Last week I had the pleasure of moderating an evening panel on “The Future of Knowledge” with the co-authors of Digital_Humanities, a recent publication from MIT Press. Introducing the Art Center Dialogues event in the Ahmanson Auditorium was one of the book’s co-authors: our very own Anne Burdick, Chair of Art Center’s Media Design Practices. In her remarks, she mused that “our bombastic title is actually a serious proposition,” and the presentations and discussion that followed were certainly provocative and opened several important questions about teaching and research in the humanities.

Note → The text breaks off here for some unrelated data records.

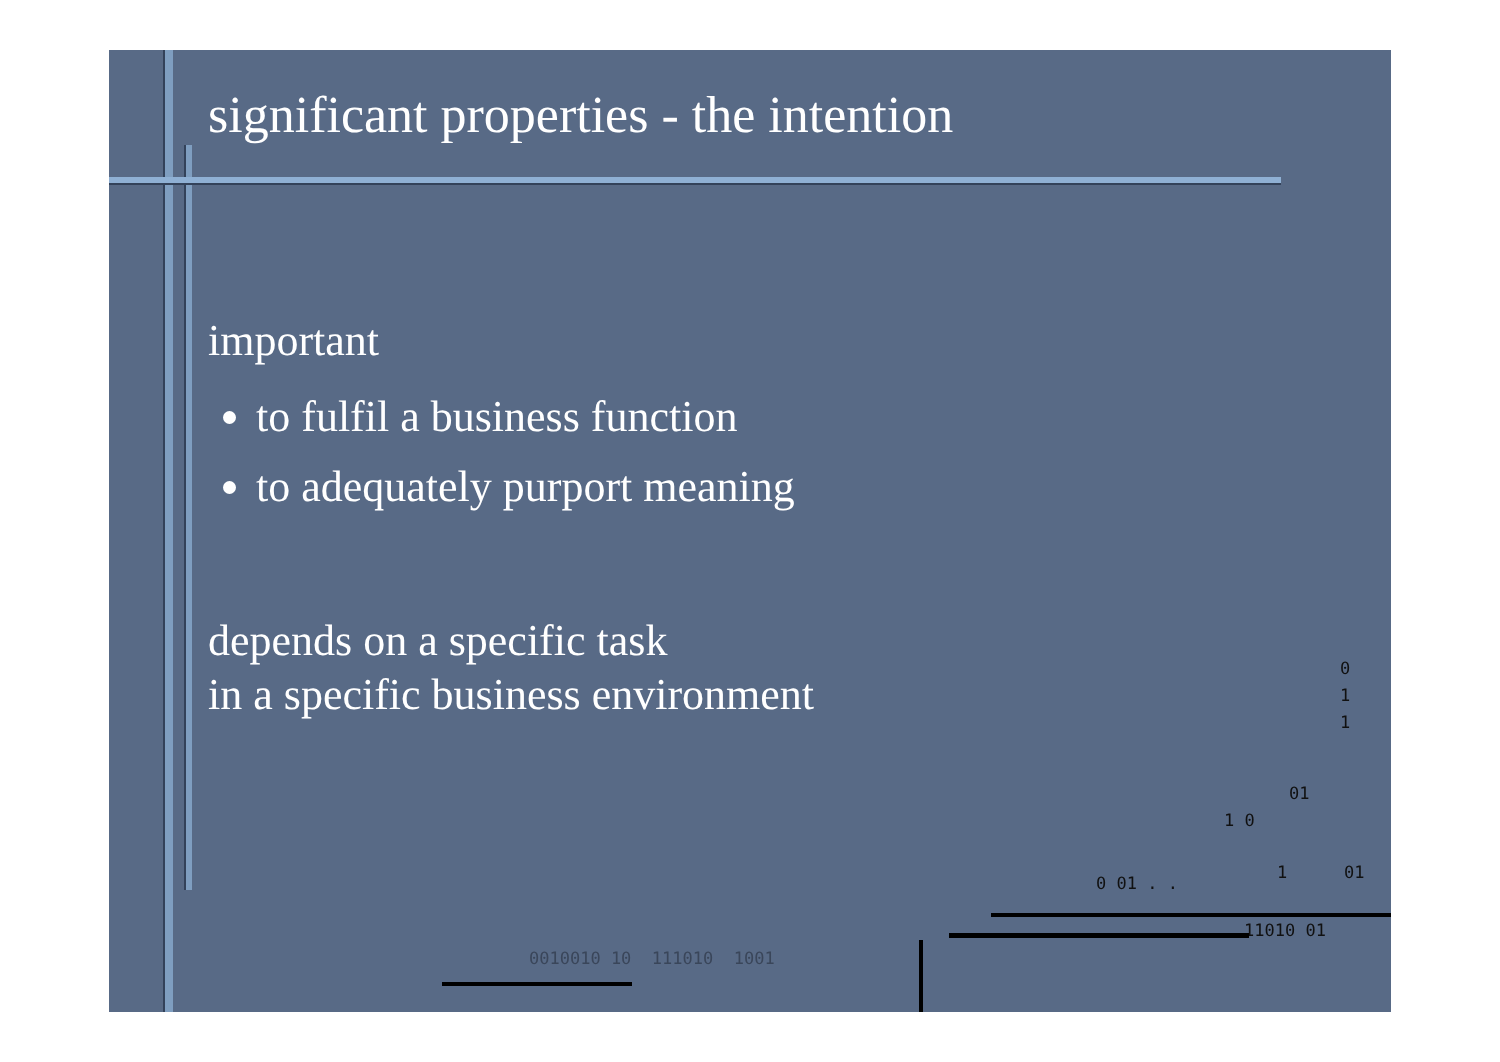significant properties - the intention
important
to fulfil a business function
to adequately purport meaning
depends on a specific task
in a specific business environment
0
1
1
01
1 0
0 01 . .
1 01
11010 01
0010010 10 111010 1001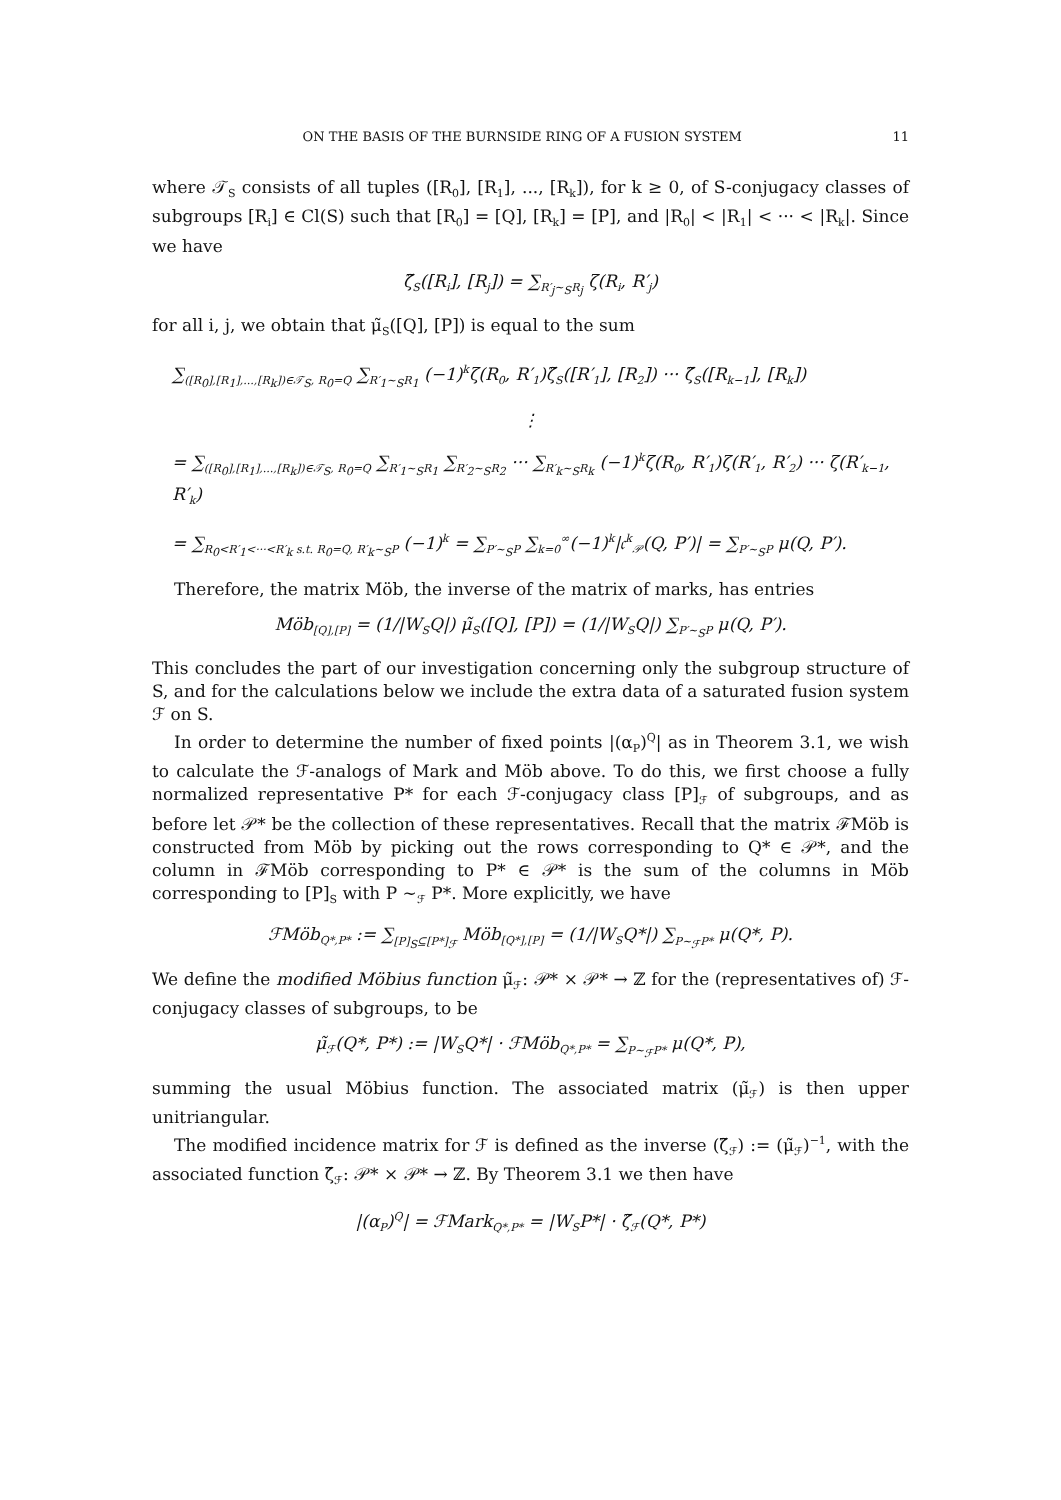ON THE BASIS OF THE BURNSIDE RING OF A FUSION SYSTEM 11
where 𝒯<sub>S</sub> consists of all tuples ([R<sub>0</sub>], [R<sub>1</sub>], ..., [R<sub>k</sub>]), for k ≥ 0, of S-conjugacy classes of subgroups [R<sub>i</sub>] ∈ Cl(S) such that [R<sub>0</sub>] = [Q], [R<sub>k</sub>] = [P], and |R<sub>0</sub>| < |R<sub>1</sub>| < ··· < |R<sub>k</sub>|. Since we have
ζ̃<sub>S</sub>([R<sub>i</sub>], [R<sub>j</sub>]) = ∑<sub>R′<sub>j</sub>∼<sub>S</sub>R<sub>j</sub></sub> ζ(R<sub>i</sub>, R′<sub>j</sub>)
for all i, j, we obtain that μ̃<sub>S</sub>([Q], [P]) is equal to the sum
∑<sub>([R<sub>0</sub>],[R<sub>1</sub>],...,[R<sub>k</sub>])∈𝒯<sub>S</sub>, R<sub>0</sub>=Q</sub> ∑<sub>R′<sub>1</sub>∼<sub>S</sub>R<sub>1</sub></sub> (−1)<sup>k</sup>ζ(R<sub>0</sub>, R′<sub>1</sub>)ζ̃<sub>S</sub>([R′<sub>1</sub>], [R<sub>2</sub>]) ··· ζ̃<sub>S</sub>([R<sub>k−1</sub>], [R<sub>k</sub>])
⋮
= ∑<sub>([R<sub>0</sub>],[R<sub>1</sub>],...,[R<sub>k</sub>])∈𝒯<sub>S</sub>, R<sub>0</sub>=Q</sub> ∑<sub>R′<sub>1</sub>∼<sub>S</sub>R<sub>1</sub></sub> ∑<sub>R′<sub>2</sub>∼<sub>S</sub>R<sub>2</sub></sub> ··· ∑<sub>R′<sub>k</sub>∼<sub>S</sub>R<sub>k</sub></sub> (−1)<sup>k</sup>ζ(R<sub>0</sub>, R′<sub>1</sub>)ζ(R′<sub>1</sub>, R′<sub>2</sub>) ··· ζ(R′<sub>k−1</sub>, R′<sub>k</sub>)
= ∑<sub>R<sub>0</sub><R′<sub>1</sub><···<R′<sub>k</sub> s.t. R<sub>0</sub>=Q, R′<sub>k</sub>∼<sub>S</sub>P</sub> (−1)<sup>k</sup> = ∑<sub>P′∼<sub>S</sub>P</sub> ∑<sub>k=0</sub><sup>∞</sup>(−1)<sup>k</sup>|𝔠<sup>k</sup><sub>𝒫</sub>(Q, P′)| = ∑<sub>P′∼<sub>S</sub>P</sub> μ(Q, P′).
Therefore, the matrix Möb, the inverse of the matrix of marks, has entries
Möb<sub>[Q],[P]</sub> = (1/|W<sub>S</sub>Q|) μ̃<sub>S</sub>([Q], [P]) = (1/|W<sub>S</sub>Q|) ∑<sub>P′∼<sub>S</sub>P</sub> μ(Q, P′).
This concludes the part of our investigation concerning only the subgroup structure of S, and for the calculations below we include the extra data of a saturated fusion system ℱ on S.
In order to determine the number of fixed points |(α<sub>P</sub>)<sup>Q</sup>| as in Theorem 3.1, we wish to calculate the ℱ-analogs of Mark and Möb above. To do this, we first choose a fully normalized representative P* for each ℱ-conjugacy class [P]<sub>ℱ</sub> of subgroups, and as before let 𝒫* be the collection of these representatives. Recall that the matrix ℱMöb is constructed from Möb by picking out the rows corresponding to Q* ∈ 𝒫*, and the column in ℱMöb corresponding to P* ∈ 𝒫* is the sum of the columns in Möb corresponding to [P]<sub>S</sub> with P ∼<sub>ℱ</sub> P*. More explicitly, we have
ℱMöb<sub>Q*,P*</sub> := ∑<sub>[P]<sub>S</sub>⊆[P*]<sub>ℱ</sub></sub> Möb<sub>[Q*],[P]</sub> = (1/|W<sub>S</sub>Q*|) ∑<sub>P∼<sub>ℱ</sub>P*</sub> μ(Q*, P).
We define the modified Möbius function μ̃<sub>ℱ</sub>: 𝒫* × 𝒫* → ℤ for the (representatives of) ℱ-conjugacy classes of subgroups, to be
μ̃<sub>ℱ</sub>(Q*, P*) := |W<sub>S</sub>Q*| · ℱMöb<sub>Q*,P*</sub> = ∑<sub>P∼<sub>ℱ</sub>P*</sub> μ(Q*, P),
summing the usual Möbius function. The associated matrix (μ̃<sub>ℱ</sub>) is then upper unitriangular.
The modified incidence matrix for ℱ is defined as the inverse (ζ̃<sub>ℱ</sub>) := (μ̃<sub>ℱ</sub>)<sup>−1</sup>, with the associated function ζ̃<sub>ℱ</sub>: 𝒫* × 𝒫* → ℤ. By Theorem 3.1 we then have
|(α<sub>P</sub>)<sup>Q</sup>| = ℱMark<sub>Q*,P*</sub> = |W<sub>S</sub>P*| · ζ̃<sub>ℱ</sub>(Q*, P*)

Digital Humanities replaces “the paper” with “the project,” looking to the multi-modal and project-based orientation that is at the heart of creative studio practice. The authors argue that our current ideas about knowledge, interpretation and the cultural record developed in tandem with our long history with print. The digital information age upends old ideas about author, archive, memory and knowledge itself. The book positions designers (and by implication what we teach here at Art Center) as having a major contribution to make as these notions reconfigure along with the technology.

The question of how best to integrate the humanities into Art Center’s curriculum is one I care about very much, and I thank the co-authors—who, in addition to Burdick, included Johanna Drucker, a professor in UCLA’s Department of Information Studies; Peter Lunenfeld, former Art Center instructor and professor at UCLA’s Design Media Arts; Todd Presner, chair of UCLA’s Digital Humanities program; and Jeffrey Schnapp, faculty director of metaLAB at Harvard—for a wonderfully engaging evening.